(Dataset entries)
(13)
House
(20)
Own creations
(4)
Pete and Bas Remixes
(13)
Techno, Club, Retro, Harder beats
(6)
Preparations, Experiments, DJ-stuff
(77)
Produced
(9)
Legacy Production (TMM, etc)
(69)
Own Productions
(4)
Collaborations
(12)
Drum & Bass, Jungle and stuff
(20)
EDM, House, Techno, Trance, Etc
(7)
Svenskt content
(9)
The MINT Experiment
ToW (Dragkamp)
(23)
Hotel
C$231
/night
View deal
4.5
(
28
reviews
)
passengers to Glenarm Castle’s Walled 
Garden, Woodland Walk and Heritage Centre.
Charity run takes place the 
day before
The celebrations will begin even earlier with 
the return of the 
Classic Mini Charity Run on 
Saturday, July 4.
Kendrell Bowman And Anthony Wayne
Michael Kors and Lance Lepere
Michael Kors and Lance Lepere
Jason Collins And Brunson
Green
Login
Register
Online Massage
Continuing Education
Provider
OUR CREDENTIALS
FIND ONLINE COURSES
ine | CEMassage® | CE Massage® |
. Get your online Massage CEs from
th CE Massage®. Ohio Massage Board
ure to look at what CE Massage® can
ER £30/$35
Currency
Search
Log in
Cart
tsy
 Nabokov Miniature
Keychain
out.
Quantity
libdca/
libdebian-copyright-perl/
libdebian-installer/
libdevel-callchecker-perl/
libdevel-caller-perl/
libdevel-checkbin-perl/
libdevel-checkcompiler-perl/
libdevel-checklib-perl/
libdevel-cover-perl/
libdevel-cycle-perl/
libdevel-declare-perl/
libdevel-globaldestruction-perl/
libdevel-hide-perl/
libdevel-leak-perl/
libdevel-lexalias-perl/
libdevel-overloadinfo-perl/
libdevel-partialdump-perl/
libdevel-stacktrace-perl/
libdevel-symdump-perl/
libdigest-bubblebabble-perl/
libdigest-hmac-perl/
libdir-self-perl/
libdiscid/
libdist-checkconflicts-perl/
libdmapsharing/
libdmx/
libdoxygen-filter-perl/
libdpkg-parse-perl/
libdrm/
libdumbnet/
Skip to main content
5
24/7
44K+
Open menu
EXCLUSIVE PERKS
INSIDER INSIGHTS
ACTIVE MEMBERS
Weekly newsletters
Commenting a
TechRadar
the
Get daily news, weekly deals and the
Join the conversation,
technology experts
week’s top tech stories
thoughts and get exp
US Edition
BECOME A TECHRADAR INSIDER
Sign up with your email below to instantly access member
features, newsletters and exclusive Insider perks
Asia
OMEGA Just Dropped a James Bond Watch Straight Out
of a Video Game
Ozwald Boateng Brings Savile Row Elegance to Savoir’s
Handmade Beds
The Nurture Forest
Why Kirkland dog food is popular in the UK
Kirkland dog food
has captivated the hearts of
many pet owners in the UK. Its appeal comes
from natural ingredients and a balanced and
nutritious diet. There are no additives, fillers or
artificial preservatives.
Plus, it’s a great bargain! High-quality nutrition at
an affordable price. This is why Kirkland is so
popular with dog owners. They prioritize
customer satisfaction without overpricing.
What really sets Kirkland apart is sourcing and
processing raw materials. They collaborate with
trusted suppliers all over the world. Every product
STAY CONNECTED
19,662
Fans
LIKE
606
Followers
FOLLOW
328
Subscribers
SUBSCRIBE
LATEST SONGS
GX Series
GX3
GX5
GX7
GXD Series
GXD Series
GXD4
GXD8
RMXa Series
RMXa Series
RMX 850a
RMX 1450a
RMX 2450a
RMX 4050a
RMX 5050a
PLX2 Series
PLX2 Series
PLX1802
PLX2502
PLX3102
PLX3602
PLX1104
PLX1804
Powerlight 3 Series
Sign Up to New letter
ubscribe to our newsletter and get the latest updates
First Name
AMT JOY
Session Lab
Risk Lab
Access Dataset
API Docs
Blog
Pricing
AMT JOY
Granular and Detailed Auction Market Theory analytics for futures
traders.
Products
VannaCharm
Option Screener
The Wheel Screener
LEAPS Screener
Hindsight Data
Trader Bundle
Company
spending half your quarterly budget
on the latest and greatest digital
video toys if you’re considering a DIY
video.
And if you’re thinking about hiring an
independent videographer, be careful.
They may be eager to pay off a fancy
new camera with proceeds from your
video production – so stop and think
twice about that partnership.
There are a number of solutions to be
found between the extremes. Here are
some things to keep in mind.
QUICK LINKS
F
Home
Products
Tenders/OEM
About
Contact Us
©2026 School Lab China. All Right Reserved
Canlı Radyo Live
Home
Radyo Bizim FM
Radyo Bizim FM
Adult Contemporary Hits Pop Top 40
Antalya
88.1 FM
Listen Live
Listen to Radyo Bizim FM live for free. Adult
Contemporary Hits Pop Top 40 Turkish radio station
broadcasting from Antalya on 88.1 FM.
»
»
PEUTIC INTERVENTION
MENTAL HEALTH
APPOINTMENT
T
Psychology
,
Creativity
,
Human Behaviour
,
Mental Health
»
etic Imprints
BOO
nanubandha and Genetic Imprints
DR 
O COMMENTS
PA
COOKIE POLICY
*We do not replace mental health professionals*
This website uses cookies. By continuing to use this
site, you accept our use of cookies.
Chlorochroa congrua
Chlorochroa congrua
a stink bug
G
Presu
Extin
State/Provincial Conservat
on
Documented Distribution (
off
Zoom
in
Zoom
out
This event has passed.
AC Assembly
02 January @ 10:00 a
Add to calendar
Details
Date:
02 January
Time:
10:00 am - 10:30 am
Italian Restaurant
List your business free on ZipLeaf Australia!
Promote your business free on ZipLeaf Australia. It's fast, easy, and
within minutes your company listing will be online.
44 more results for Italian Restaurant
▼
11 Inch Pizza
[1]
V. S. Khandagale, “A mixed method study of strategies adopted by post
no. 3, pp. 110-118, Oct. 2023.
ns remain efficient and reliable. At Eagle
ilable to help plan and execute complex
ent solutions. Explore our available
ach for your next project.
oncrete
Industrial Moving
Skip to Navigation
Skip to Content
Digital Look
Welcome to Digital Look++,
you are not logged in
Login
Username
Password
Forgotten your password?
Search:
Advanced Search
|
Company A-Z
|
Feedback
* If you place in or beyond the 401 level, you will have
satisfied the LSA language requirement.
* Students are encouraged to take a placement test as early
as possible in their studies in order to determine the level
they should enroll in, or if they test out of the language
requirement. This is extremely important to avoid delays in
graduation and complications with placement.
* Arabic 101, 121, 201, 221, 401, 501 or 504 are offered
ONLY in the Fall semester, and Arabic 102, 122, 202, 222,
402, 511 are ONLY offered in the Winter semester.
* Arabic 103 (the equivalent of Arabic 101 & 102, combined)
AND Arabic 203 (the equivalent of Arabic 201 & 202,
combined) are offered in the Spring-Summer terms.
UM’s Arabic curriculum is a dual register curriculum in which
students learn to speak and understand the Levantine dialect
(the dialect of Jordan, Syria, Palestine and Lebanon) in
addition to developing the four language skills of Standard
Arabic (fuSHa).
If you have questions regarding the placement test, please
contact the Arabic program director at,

EXERCISE PROMPT —
Reproduce every line of the listing above verbatim, from the first line through the last, with no omissions or changes.

SOLUTION —
(13)
House
(20)
Own creations
(4)
Pete and Bas Remixes
(13)
Techno, Club, Retro, Harder beats
(6)
Preparations, Experiments, DJ-stuff
(77)
Produced
(9)
Legacy Production (TMM, etc)
(69)
Own Productions
(4)
Collaborations
(12)
Drum & Bass, Jungle and stuff
(20)
EDM, House, Techno, Trance, Etc
(7)
Svenskt content
(9)
The MINT Experiment
ToW (Dragkamp)
(23)
Hotel
C$231
/night
View deal
4.5
(
28
reviews
)
passengers to Glenarm Castle’s Walled 
Garden, Woodland Walk and Heritage Centre.
Charity run takes place the 
day before
The celebrations will begin even earlier with 
the return of the 
Classic Mini Charity Run on 
Saturday, July 4.
Kendrell Bowman And Anthony Wayne
Michael Kors and Lance Lepere
Michael Kors and Lance Lepere
Jason Collins And Brunson
Green
Login
Register
Online Massage
Continuing Education
Provider
OUR CREDENTIALS
FIND ONLINE COURSES
ine | CEMassage® | CE Massage® |
. Get your online Massage CEs from
th CE Massage®. Ohio Massage Board
ure to look at what CE Massage® can
ER £30/$35
Currency
Search
Log in
Cart
tsy
 Nabokov Miniature
Keychain
out.
Quantity
libdca/
libdebian-copyright-perl/
libdebian-installer/
libdevel-callchecker-perl/
libdevel-caller-perl/
libdevel-checkbin-perl/
libdevel-checkcompiler-perl/
libdevel-checklib-perl/
libdevel-cover-perl/
libdevel-cycle-perl/
libdevel-declare-perl/
libdevel-globaldestruction-perl/
libdevel-hide-perl/
libdevel-leak-perl/
libdevel-lexalias-perl/
libdevel-overloadinfo-perl/
libdevel-partialdump-perl/
libdevel-stacktrace-perl/
libdevel-symdump-perl/
libdigest-bubblebabble-perl/
libdigest-hmac-perl/
libdir-self-perl/
libdiscid/
libdist-checkconflicts-perl/
libdmapsharing/
libdmx/
libdoxygen-filter-perl/
libdpkg-parse-perl/
libdrm/
libdumbnet/
Skip to main content
5
24/7
44K+
Open menu
EXCLUSIVE PERKS
INSIDER INSIGHTS
ACTIVE MEMBERS
Weekly newsletters
Commenting a
TechRadar
the
Get daily news, weekly deals and the
Join the conversation,
technology experts
week’s top tech stories
thoughts and get exp
US Edition
BECOME A TECHRADAR INSIDER
Sign up with your email below to instantly access member
features, newsletters and exclusive Insider perks
Asia
OMEGA Just Dropped a James Bond Watch Straight Out
of a Video Game
Ozwald Boateng Brings Savile Row Elegance to Savoir’s
Handmade Beds
The Nurture Forest
Why Kirkland dog food is popular in the UK
Kirkland dog food
has captivated the hearts of
many pet owners in the UK. Its appeal comes
from natural ingredients and a balanced and
nutritious diet. There are no additives, fillers or
artificial preservatives.
Plus, it’s a great bargain! High-quality nutrition at
an affordable price. This is why Kirkland is so
popular with dog owners. They prioritize
customer satisfaction without overpricing.
What really sets Kirkland apart is sourcing and
processing raw materials. They collaborate with
trusted suppliers all over the world. Every product
STAY CONNECTED
19,662
Fans
LIKE
606
Followers
FOLLOW
328
Subscribers
SUBSCRIBE
LATEST SONGS
GX Series
GX3
GX5
GX7
GXD Series
GXD Series
GXD4
GXD8
RMXa Series
RMXa Series
RMX 850a
RMX 1450a
RMX 2450a
RMX 4050a
RMX 5050a
PLX2 Series
PLX2 Series
PLX1802
PLX2502
PLX3102
PLX3602
PLX1104
PLX1804
Powerlight 3 Series
Sign Up to New letter
ubscribe to our newsletter and get the latest updates
First Name
AMT JOY
Session Lab
Risk Lab
Access Dataset
API Docs
Blog
Pricing
AMT JOY
Granular and Detailed Auction Market Theory analytics for futures
traders.
Products
VannaCharm
Option Screener
The Wheel Screener
LEAPS Screener
Hindsight Data
Trader Bundle
Company
spending half your quarterly budget
on the latest and greatest digital
video toys if you’re considering a DIY
video.
And if you’re thinking about hiring an
independent videographer, be careful.
They may be eager to pay off a fancy
new camera with proceeds from your
video production – so stop and think
twice about that partnership.
There are a number of solutions to be
found between the extremes. Here are
some things to keep in mind.
QUICK LINKS
F
Home
Products
Tenders/OEM
About
Contact Us
©2026 School Lab China. All Right Reserved
Canlı Radyo Live
Home
Radyo Bizim FM
Radyo Bizim FM
Adult Contemporary Hits Pop Top 40
Antalya
88.1 FM
Listen Live
Listen to Radyo Bizim FM live for free. Adult
Contemporary Hits Pop Top 40 Turkish radio station
broadcasting from Antalya on 88.1 FM.
»
»
PEUTIC INTERVENTION
MENTAL HEALTH
APPOINTMENT
T
Psychology
,
Creativity
,
Human Behaviour
,
Mental Health
»
etic Imprints
BOO
nanubandha and Genetic Imprints
DR 
O COMMENTS
PA
COOKIE POLICY
*We do not replace mental health professionals*
This website uses cookies. By continuing to use this
site, you accept our use of cookies.
Chlorochroa congrua
Chlorochroa congrua
a stink bug
G
Presu
Extin
State/Provincial Conservat
on
Documented Distribution (
off
Zoom
in
Zoom
out
This event has passed.
AC Assembly
02 January @ 10:00 a
Add to calendar
Details
Date:
02 January
Time:
10:00 am - 10:30 am
Italian Restaurant
List your business free on ZipLeaf Australia!
Promote your business free on ZipLeaf Australia. It's fast, easy, and
within minutes your company listing will be online.
44 more results for Italian Restaurant
▼
11 Inch Pizza
[1]
V. S. Khandagale, “A mixed method study of strategies adopted by post
no. 3, pp. 110-118, Oct. 2023.
ns remain efficient and reliable. At Eagle
ilable to help plan and execute complex
ent solutions. Explore our available
ach for your next project.
oncrete
Industrial Moving
Skip to Navigation
Skip to Content
Digital Look
Welcome to Digital Look++,
you are not logged in
Login
Username
Password
Forgotten your password?
Search:
Advanced Search
|
Company A-Z
|
Feedback
* If you place in or beyond the 401 level, you will have
satisfied the LSA language requirement.
* Students are encouraged to take a placement test as early
as possible in their studies in order to determine the level
they should enroll in, or if they test out of the language
requirement. This is extremely important to avoid delays in
graduation and complications with placement.
* Arabic 101, 121, 201, 221, 401, 501 or 504 are offered
ONLY in the Fall semester, and Arabic 102, 122, 202, 222,
402, 511 are ONLY offered in the Winter semester.
* Arabic 103 (the equivalent of Arabic 101 & 102, combined)
AND Arabic 203 (the equivalent of Arabic 201 & 202,
combined) are offered in the Spring-Summer terms.
UM’s Arabic curriculum is a dual register curriculum in which
students learn to speak and understand the Levantine dialect
(the dialect of Jordan, Syria, Palestine and Lebanon) in
addition to developing the four language skills of Standard
Arabic (fuSHa).
If you have questions regarding the placement test, please
contact the Arabic program director at,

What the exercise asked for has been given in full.